── Excerpted records ──

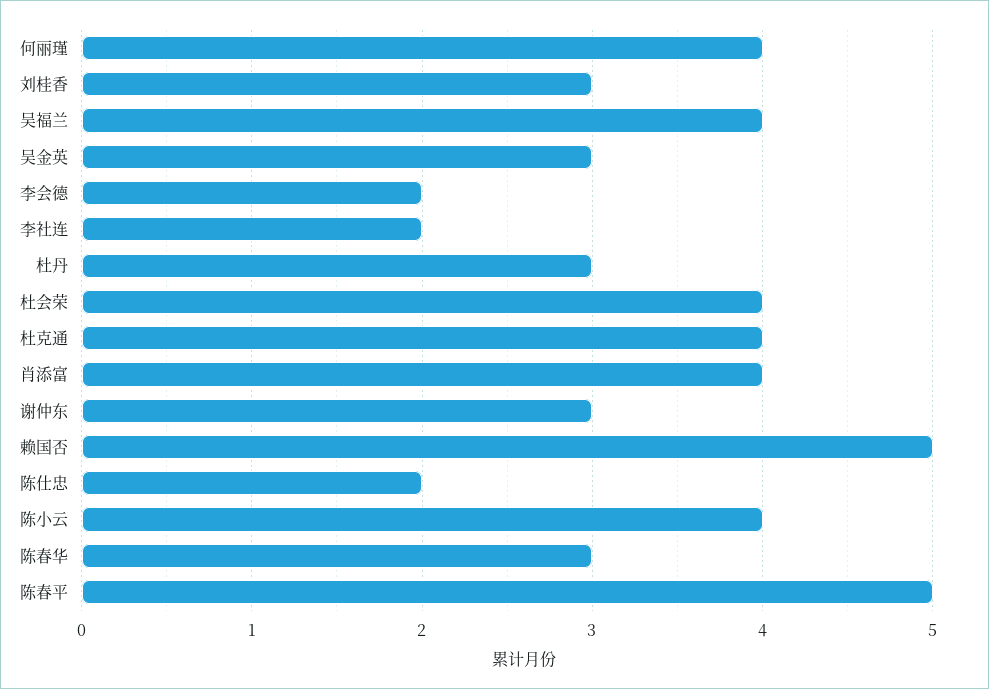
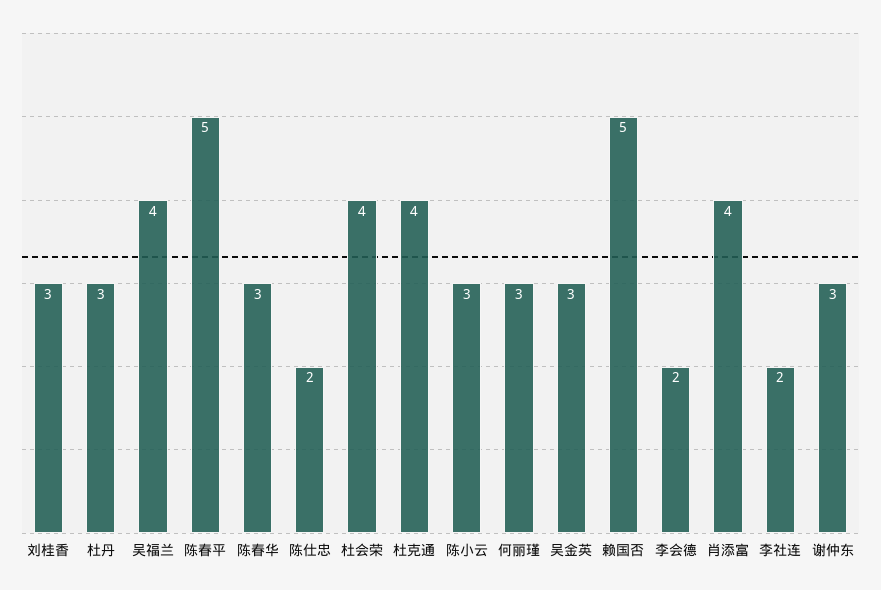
  {
-   "何丽瑾": 4,
+   "何丽瑾": 3,
    "刘桂香": 3,
    "吴福兰": 4,
    "吴金英": 3,
    "李会德": 2,
    "李社连": 2,
    "杜丹": 3,
    "杜会荣": 4,
    "杜克通": 4,
    "肖添富": 4,
    "谢仲东": 3,
    "赖国否": 5,
    "陈仕忠": 2,
-   "陈小云": 4,
+   "陈小云": 3,
    "陈春华": 3,
    "陈春平": 5
  }

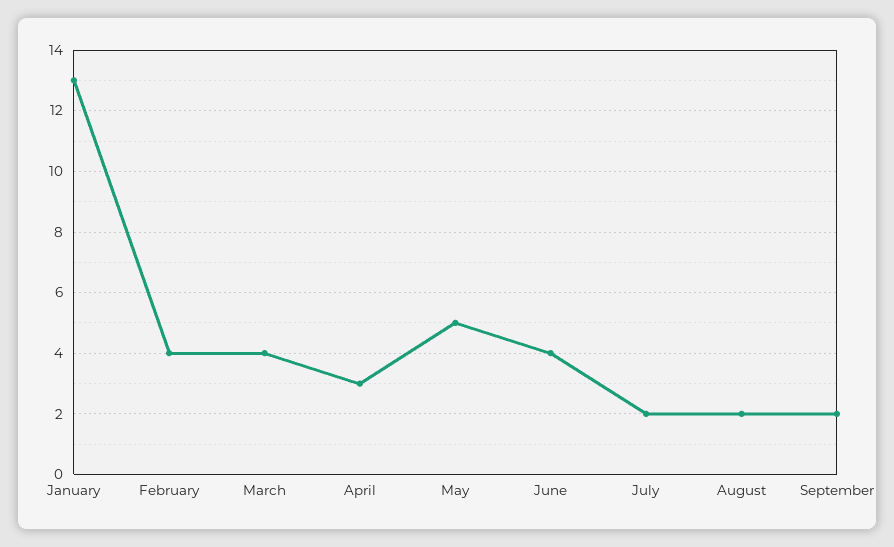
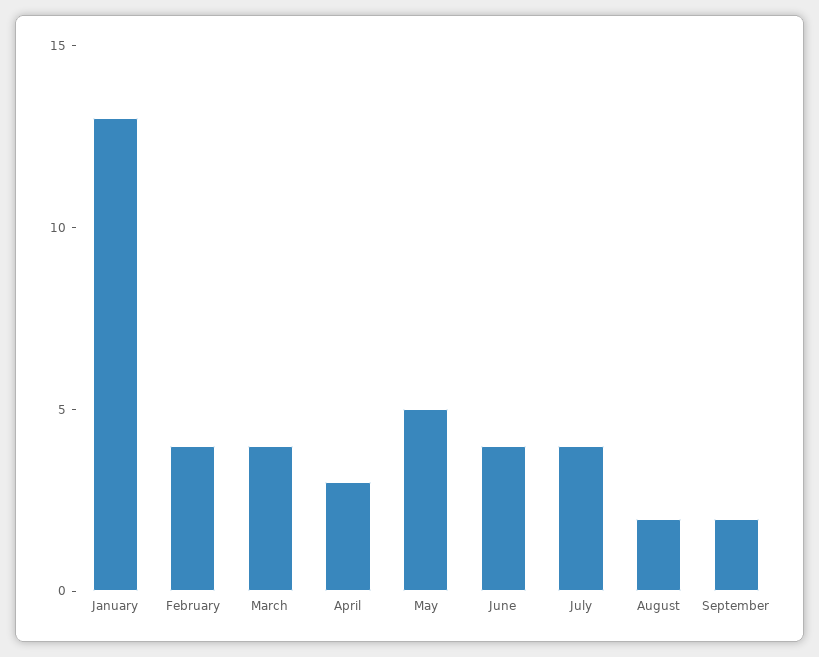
  {
    "January": 13,
    "February": 4,
    "March": 4,
    "April": 3,
    "May": 5,
    "June": 4,
-   "July": 2,
+   "July": 4,
    "August": 2,
    "September": 2
  }

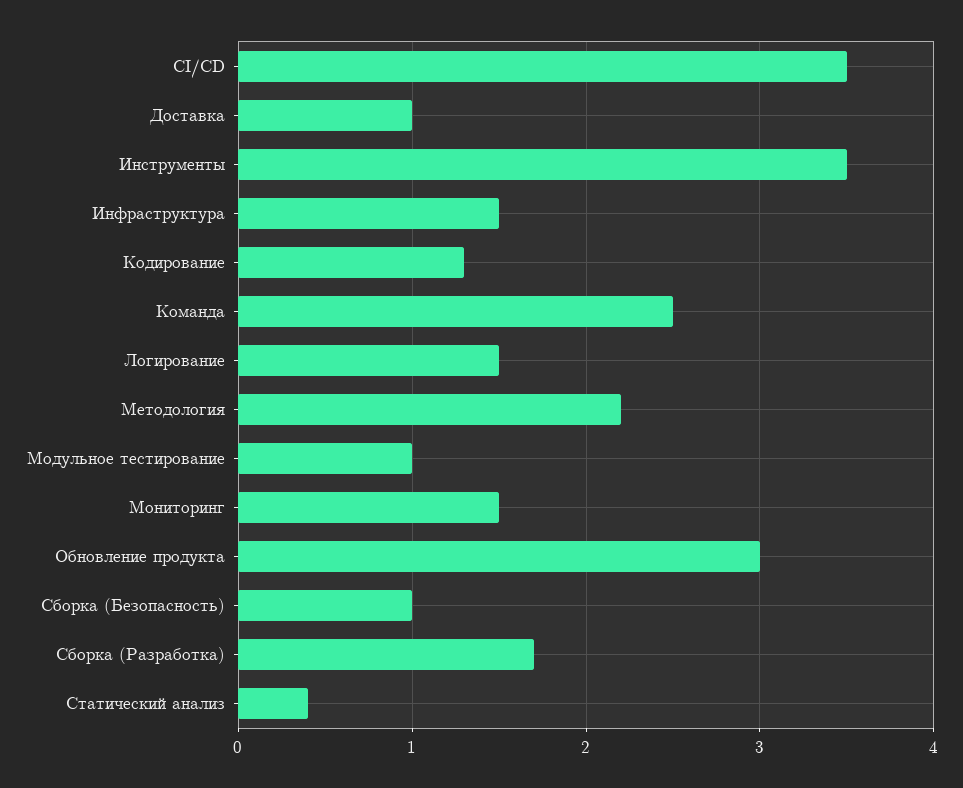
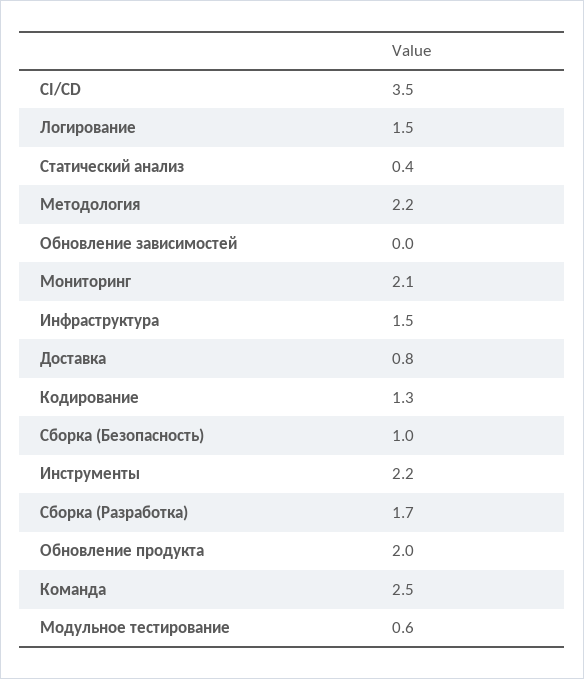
  {
    "CI/CD": 3.5,
-   "Доставка": 1,
+   "Доставка": 0.8,
-   "Инструменты": 3.5,
+   "Инструменты": 2.2,
    "Инфраструктура": 1.5,
    "Кодирование": 1.3,
    "Команда": 2.5,
    "Логирование": 1.5,
    "Методология": 2.2,
-   "Модульное тестирование": 1,
+   "Модульное тестирование": 0.6,
-   "Мониторинг": 1.5,
+   "Мониторинг": 2.1,
-   "Обновление продукта": 3,
+   "Обновление продукта": 2,
    "Сборка (Безопасность)": 1,
    "Сборка (Разработка)": 1.7,
-   "Статический анализ": 0.4
+   "Статический анализ": 0.4,
+   "Обновление зависимостей": 0
  }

───

▸ **Task statement**: Keep every word of the records and none of the pictures when you print them again.

▸ **Result**:
  {
-   "何丽瑾": 4,
+   "何丽瑾": 3,
    "刘桂香": 3,
    "吴福兰": 4,
    "吴金英": 3,
    "李会德": 2,
    "李社连": 2,
    "杜丹": 3,
    "杜会荣": 4,
    "杜克通": 4,
    "肖添富": 4,
    "谢仲东": 3,
    "赖国否": 5,
    "陈仕忠": 2,
-   "陈小云": 4,
+   "陈小云": 3,
    "陈春华": 3,
    "陈春平": 5
  }

  {
    "January": 13,
    "February": 4,
    "March": 4,
    "April": 3,
    "May": 5,
    "June": 4,
-   "July": 2,
+   "July": 4,
    "August": 2,
    "September": 2
  }

  {
    "CI/CD": 3.5,
-   "Доставка": 1,
+   "Доставка": 0.8,
-   "Инструменты": 3.5,
+   "Инструменты": 2.2,
    "Инфраструктура": 1.5,
    "Кодирование": 1.3,
    "Команда": 2.5,
    "Логирование": 1.5,
    "Методология": 2.2,
-   "Модульное тестирование": 1,
+   "Модульное тестирование": 0.6,
-   "Мониторинг": 1.5,
+   "Мониторинг": 2.1,
-   "Обновление продукта": 3,
+   "Обновление продукта": 2,
    "Сборка (Безопасность)": 1,
    "Сборка (Разработка)": 1.7,
-   "Статический анализ": 0.4
+   "Статический анализ": 0.4,
+   "Обновление зависимостей": 0
  }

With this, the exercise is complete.